The parameter is passed to this in r0.

Why is this stored into the stack frame then immediately read out? It seems wasteful.

I understand that r0-r3 aren't preserved in the ARM calling convention, but in that instance it would be sufficient to either just store it in the stack frame or pop it onto the stack.

Similarly, moving r0 into r3 and back again seems wasteful after the branch.

This is a ELF executable from a Busybox system.

2
  • Do you know with what level of optimization (and with which compiler) it has been compiled ?
    – perror
    Oct 1, 2014 at 21:50
  • It was built with Yocto and is a "poky" distribution. I suspect it is "arm-poky-linux-gnueabi-gcc" but the specific parameters I don't know. Oct 1, 2014 at 22:00

2 Answers 2

4

This is most likely just non-optimized code. When optimization is disabled, the compiler may do the silliest things.

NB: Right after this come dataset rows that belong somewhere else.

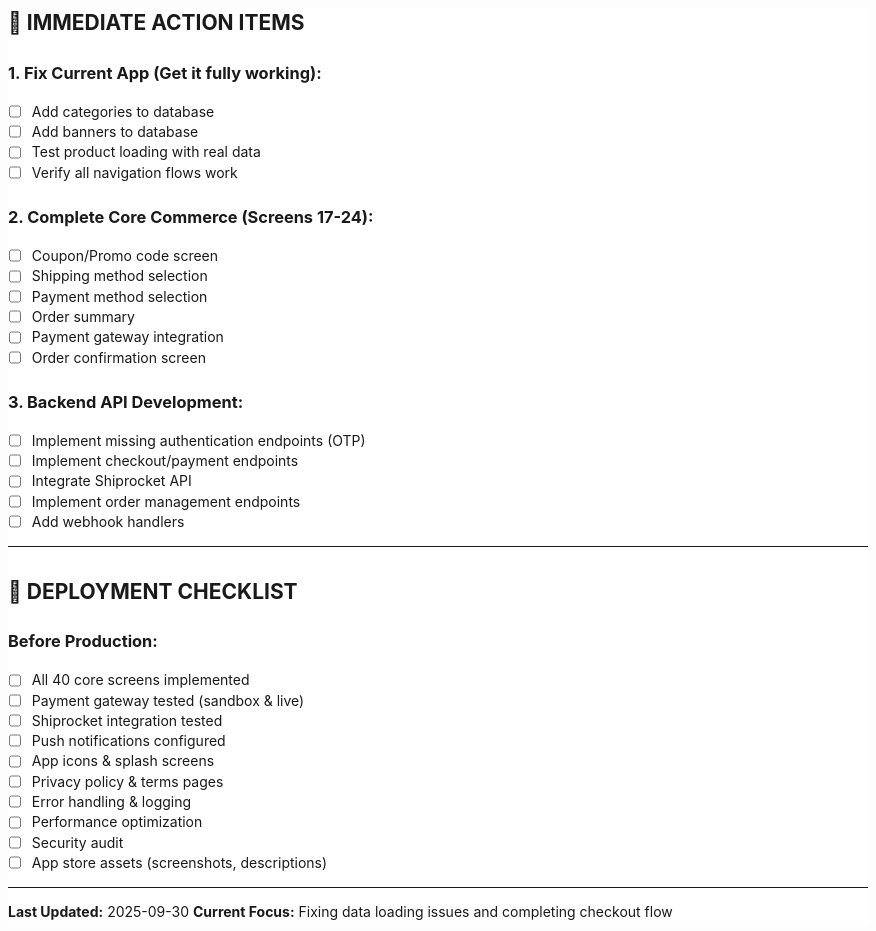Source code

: ## 📝 IMMEDIATE ACTION ITEMS

### 1. Fix Current App (Get it fully working):
- [ ] Add categories to database
- [ ] Add banners to database
- [ ] Test product loading with real data
- [ ] Verify all navigation flows work

### 2. Complete Core Commerce (Screens 17-24):
- [ ] Coupon/Promo code screen
- [ ] Shipping method selection
- [ ] Payment method selection
- [ ] Order summary
- [ ] Payment gateway integration
- [ ] Order confirmation screen

### 3. Backend API Development:
- [ ] Implement missing authentication endpoints (OTP)
- [ ] Implement checkout/payment endpoints
- [ ] Integrate Shiprocket API
- [ ] Implement order management endpoints
- [ ] Add webhook handlers

---

## 🚀 DEPLOYMENT CHECKLIST

### Before Production:
- [ ] All 40 core screens implemented
- [ ] Payment gateway tested (sandbox & live)
- [ ] Shiprocket integration tested
- [ ] Push notifications configured
- [ ] App icons & splash screens
- [ ] Privacy policy & terms pages
- [ ] Error handling & logging
- [ ] Performance optimization
- [ ] Security audit
- [ ] App store assets (screenshots, descriptions)

---

**Last Updated:** 2025-09-30
**Current Focus:** Fixing data loading issues and completing checkout flow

I hear that many old-time embedded engineers do not enable optimizations in principle because they got burned by optimization bugs in old compilers.

0

This is a straightforward translation of

x = foo;
doSomething(x);

An optimization pass would have realized that x was still in r0 here. Presumably optimizations were turned off.

By the way, it's not that wasteful, as the memory location in question will still be in L1 cache.